# Room above garage



## rrange (Sep 7, 2008)

I have a room in my house that is above the garage, it's approximately 350sq ft, it's the only 2nd floor room, no door just stairs leading to it. I don't think the floor is insulated at all, it has it's own thermostat just for that room and I keep it at 74 degrees (same as rest of house), however most of the day it is at 76 or so and trying to cool down. I'm in Florida and once when the central air units stopped working, this room was up to 100 degrees in a matter of hours while the rest of the house was in the 80s.

I'm wondering if this room is the reason why my electric bill is at least twice what I think it should be compared to similar size homes I've lived in. It's a brand new house, everything is energy efficient. Could this room be sucking all the cool air from the rest of the house causing everything to work overtime?

I'm renting and was wondering what if anything I could bring to the landlords attention about this or perhaps do myself.


----------



## glennjanie (Sep 7, 2008)

Welcome RRange:
It sounds like the room doesn't have any insulation anywhere around it. If you don't use the room, you could consider closing it off with plastic and tape.
Glenn


----------



## rrange (Sep 8, 2008)

Hello, I use the room on an almost daily basis. It's a dedicated home theater, I may spend an hour or two in there a day.

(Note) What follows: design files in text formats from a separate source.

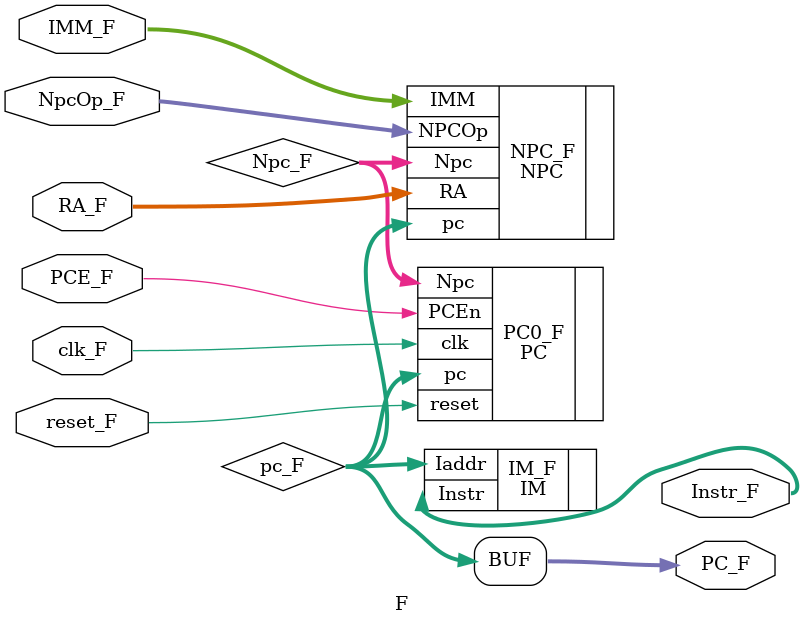
<source format=v>
`timescale 1ns / 1ps
module F(
    input clk_F,
    input reset_F,
    input PCE_F,
    input [25:0] IMM_F,
    input [31:0] RA_F,
    input [1:0] NpcOp_F,
    output [31:0] Instr_F,
    output [31:0] PC_F
    );

	 //wire declare
	 wire [31:0] Npc_F; 
	 wire [31:0] pc_F;
	 
	 assign PC_F = pc_F;

	 PC PC0_F (
    .clk(clk_F), 
    .reset(reset_F), 
    .PCEn(PCE_F), 
    .Npc(Npc_F), 
    .pc(pc_F)
    );
	 
	 NPC NPC_F (
    .pc(pc_F), 
    .IMM(IMM_F), 
    .RA(RA_F), 
    .NPCOp(NpcOp_F), 
    .Npc(Npc_F)
    );
	
	 IM IM_F (
    .Iaddr(pc_F), 
    .Instr(Instr_F)
    );
endmodule

</source>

Do you think this room could possibly be the reason for an electric bill twice as high as it should probably be? Would there be any benefit in setting the thermostat higher or would this room still suck the cool air from the rest of the house in?


----------



## kok328 (Sep 8, 2008)

Definitely sounds like an insulation issue.  Cool air drops, hot air rises.  The room is on the second floor w/open access so my guess is that all the heat is rising up to this room.  Is there any opportunity to close off the room by installing a door?
Yes, this could be the reason for excessive utility bills but, may not be the sole reason.  There could be other defficiencies elsewhere in the home that is adding to your problem.  If it's a new build and a rental, don't expect your landlord to make an investments in repair.


----------